*** SUPPLIED ENTRIES Section Begins ***

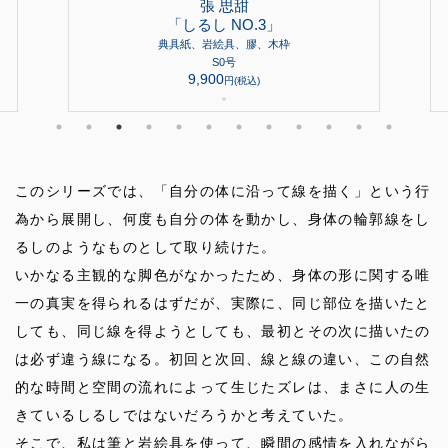
張 思甜
「しるし NO.3」
典具紙、岩絵具、膠、木枠
S0号
9,900
円(税込)
●
このシリーズでは、「自分の体に沿って線を描く」という行
為から展開し、何度も自分の体を動かし、身体の輪郭線をし
るしのようなものとして取り続けた。
いかなる主観的な脚色がなかったため、身体の形に関する唯
一の真実を得られるはずだが、実際に、同じ部位を描いたと
しても、同じ線を得ようとしても、最初とその次に描いたの
は必ず違う線になる。初回と次回、線と線の違い、この自然
的な時間と空間の流れによって生じたズレは、まさに人の生
きているしるしではないだろうかと考えていた。
そこで、私は筆と岩絵具を使って、瞬間の感情を入れながら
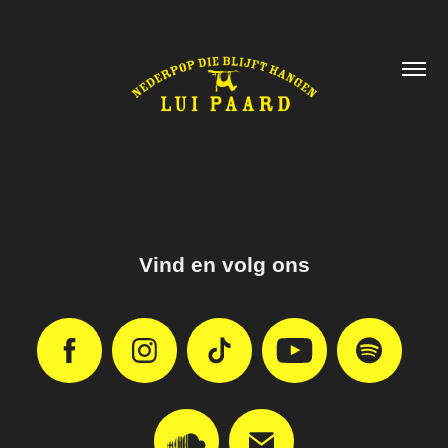
Vind en volg ons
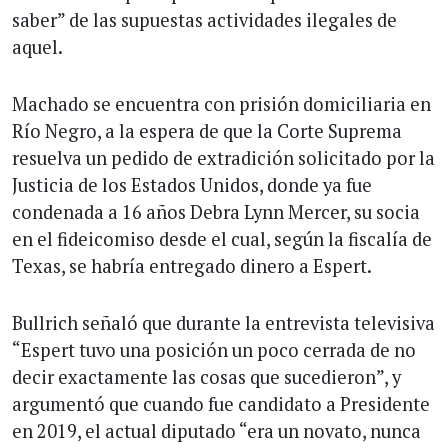
saber” de las supuestas actividades ilegales de
aquel.
Machado se encuentra con prisión domiciliaria en
Río Negro, a la espera de que la Corte Suprema
resuelva un pedido de extradición solicitado por la
Justicia de los Estados Unidos, donde ya fue
condenada a 16 años Debra Lynn Mercer, su socia
en el fideicomiso desde el cual, según la fiscalía de
Texas, se habría entregado dinero a Espert.
Bullrich señaló que durante la entrevista televisiva
“Espert tuvo una posición un poco cerrada de no
decir exactamente las cosas que sucedieron”, y
argumentó que cuando fue candidato a Presidente
en 2019, el actual diputado “era un novato, nunca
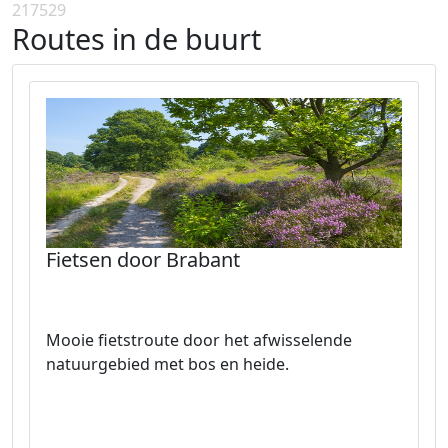
217529
Routes in de buurt
Fietsen door Brabant
Mooie fietstroute door het afwisselende
natuurgebied met bos en heide.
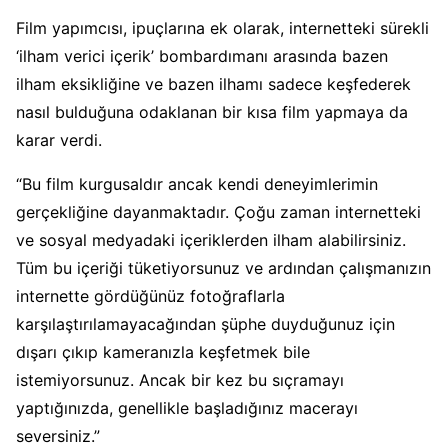
Film yapımcısı, ipuçlarına ek olarak, internetteki sürekli
‘ilham verici içerik’ bombardımanı arasında bazen
ilham eksikliğine ve bazen ilhamı sadece keşfederek
nasıl bulduğuna odaklanan bir kısa film yapmaya da
karar verdi.
“Bu film kurgusaldır ancak kendi deneyimlerimin
gerçekliğine dayanmaktadır. Çoğu zaman internetteki
ve sosyal medyadaki içeriklerden ilham alabilirsiniz.
Tüm bu içeriği tüketiyorsunuz ve ardından çalışmanızın
internette gördüğünüz fotoğraflarla
karşılaştırılamayacağından şüphe duyduğunuz için
dışarı çıkıp kameranızla keşfetmek bile
istemiyorsunuz. Ancak bir kez bu sıçramayı
yaptığınızda, genellikle başladığınız macerayı
seversiniz.”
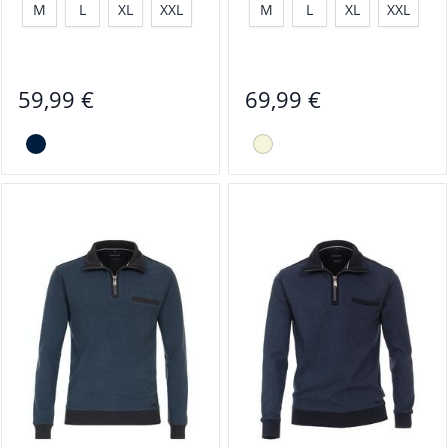
M
L
XL
XXL
M
L
XL
XXL
59,99 €
69,99 €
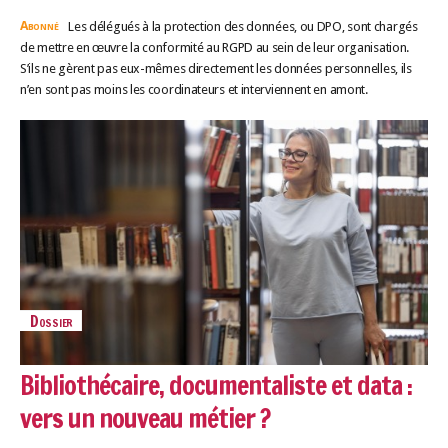
Abonné
Les délégués à la protection des données, ou DPO, sont chargés
de mettre en œuvre la conformité au RGPD au sein de leur organisation.
S’ils ne gèrent pas eux-mêmes directement les données personnelles, ils
n’en sont pas moins les coordinateurs et interviennent en amont.
Dossier
Bibliothécaire, documentaliste et data :
vers un nouveau métier ?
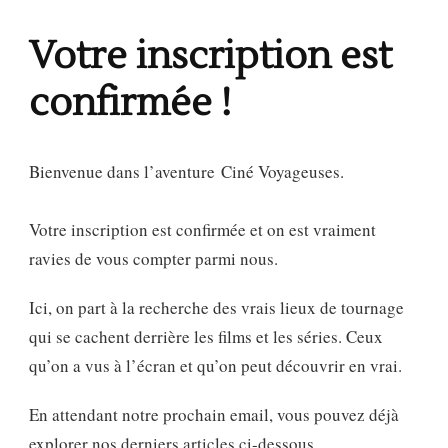
Votre inscription est
confirmée !
Bienvenue dans l’aventure Ciné Voyageuses.
Votre inscription est confirmée et on est vraiment
ravies de vous compter parmi nous.
Ici, on part à la recherche des vrais lieux de tournage
qui se cachent derrière les films et les séries. Ceux
qu’on a vus à l’écran et qu’on peut découvrir en vrai.
En attendant notre prochain email, vous pouvez déjà
explorer nos derniers articles ci-dessous.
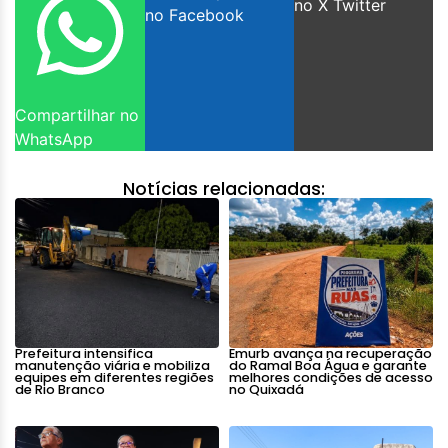
no X Twitter
no Facebook
Compartilhar no
WhatsApp
Notícias relacionadas:
Prefeitura intensifica
Emurb avança na recuperação
manutenção viária e mobiliza
do Ramal Boa Água e garante
equipes em diferentes regiões
melhores condições de acesso
de Rio Branco
no Quixadá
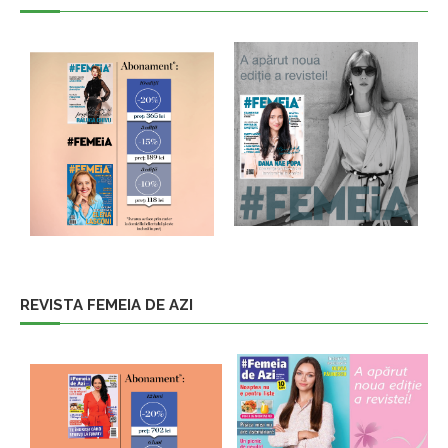
REVISTA FEMEIA DE AZI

*** SUPPLIED ENTRIES Section Ends ***

▶ **TASK REQUIREMENTS**: Arrange every line of text in the data above as a Markdown table with the columns "No." and "Text", numbering the rows in order. Skip blank lines and leave out the picture markers.

▶ **EXERCISE OUTPUT**:
| No. | Text |
|---|---|
| 1 | 張 思甜 |
| 2 | 「しるし NO.3」 |
| 3 | 典具紙、岩絵具、膠、木枠 |
| 4 | S0号 |
| 5 | 9,900 |
| 6 | 円(税込) |
| 7 | ● |
| 8 | このシリーズでは、「自分の体に沿って線を描く」という行 |
| 9 | 為から展開し、何度も自分の体を動かし、身体の輪郭線をし |
| 10 | るしのようなものとして取り続けた。 |
| 11 | いかなる主観的な脚色がなかったため、身体の形に関する唯 |
| 12 | 一の真実を得られるはずだが、実際に、同じ部位を描いたと |
| 13 | しても、同じ線を得ようとしても、最初とその次に描いたの |
| 14 | は必ず違う線になる。初回と次回、線と線の違い、この自然 |
| 15 | 的な時間と空間の流れによって生じたズレは、まさに人の生 |
| 16 | きているしるしではないだろうかと考えていた。 |
| 17 | そこで、私は筆と岩絵具を使って、瞬間の感情を入れながら |
| 18 | Vind en volg ons |
| 19 | saber” de las supuestas actividades ilegales de |
| 20 | aquel. |
| 21 | Machado se encuentra con prisión domiciliaria en |
| 22 | Río Negro, a la espera de que la Corte Suprema |
| 23 | resuelva un pedido de extradición solicitado por la |
| 24 | Justicia de los Estados Unidos, donde ya fue |
| 25 | condenada a 16 años Debra Lynn Mercer, su socia |
| 26 | en el fideicomiso desde el cual, según la fiscalía de |
| 27 | Texas, se habría entregado dinero a Espert. |
| 28 | Bullrich señaló que durante la entrevista televisiva |
| 29 | “Espert tuvo una posición un poco cerrada de no |
| 30 | decir exactamente las cosas que sucedieron”, y |
| 31 | argumentó que cuando fue candidato a Presidente |
| 32 | en 2019, el actual diputado “era un novato, nunca |
| 33 | 217529 |
| 34 | Routes in de buurt |
| 35 | Fietsen door Brabant |
| 36 | Mooie fietstroute door het afwisselende |
| 37 | natuurgebied met bos en heide. |
| 38 | Film yapımcısı, ipuçlarına ek olarak, internetteki sürekli |
| 39 | ‘ilham verici içerik’ bombardımanı arasında bazen |
| 40 | ilham eksikliğine ve bazen ilhamı sadece keşfederek |
| 41 | nasıl bulduğuna odaklanan bir kısa film yapmaya da |
| 42 | karar verdi. |
| 43 | “Bu film kurgusaldır ancak kendi deneyimlerimin |
| 44 | gerçekliğine dayanmaktadır. Çoğu zaman internetteki |
| 45 | ve sosyal medyadaki içeriklerden ilham alabilirsiniz. |
| 46 | Tüm bu içeriği tüketiyorsunuz ve ardından çalışmanızın |
| 47 | internette gördüğünüz fotoğraflarla |
| 48 | karşılaştırılamayacağından şüphe duyduğunuz için |
| 49 | dışarı çıkıp kameranızla keşfetmek bile |
| 50 | istemiyorsunuz. Ancak bir kez bu sıçramayı |
| 51 | yaptığınızda, genellikle başladığınız macerayı |
| 52 | seversiniz.” |
| 53 | M |
| 54 | L |
| 55 | XL |
| 56 | XXL |
| 57 | M |
| 58 | L |
| 59 | XL |
| 60 | XXL |
| 61 | 59,99 € |
| 62 | 69,99 € |
| 63 | Abonné |
| 64 | Les délégués à la protection des données, ou DPO, sont chargés |
| 65 | de mettre en œuvre la conformité au RGPD au sein de leur organisation. |
| 66 | S’ils ne gèrent pas eux-mêmes directement les données personnelles, ils |
| 67 | n’en sont pas moins les coordinateurs et interviennent en amont. |
| 68 | Dossier |
| 69 | Bibliothécaire, documentaliste et data : |
| 70 | vers un nouveau métier ? |
| 71 | Votre inscription est |
| 72 | confirmée ! |
| 73 | Bienvenue dans l’aventure Ciné Voyageuses. |
| 74 | Votre inscription est confirmée et on est vraiment |
| 75 | ravies de vous compter parmi nous. |
| 76 | Ici, on part à la recherche des vrais lieux de tournage |
| 77 | qui se cachent derrière les films et les séries. Ceux |
| 78 | qu’on a vus à l’écran et qu’on peut découvrir en vrai. |
| 79 | En attendant notre prochain email, vous pouvez déjà |
| 80 | explorer nos derniers articles ci-dessous. |
| 81 | no X Twitter |
| 82 | no Facebook |
| 83 | Compartilhar no |
| 84 | WhatsApp |
| 85 | Notícias relacionadas: |
| 86 | Prefeitura intensifica |
| 87 | Emurb avança na recuperação |
| 88 | manutenção viária e mobiliza |
| 89 | do Ramal Boa Água e garante |
| 90 | equipes em diferentes regiões |
| 91 | melhores condições de acesso |
| 92 | de Rio Branco |
| 93 | no Quixadá |
| 94 | REVISTA FEMEIA DE AZI |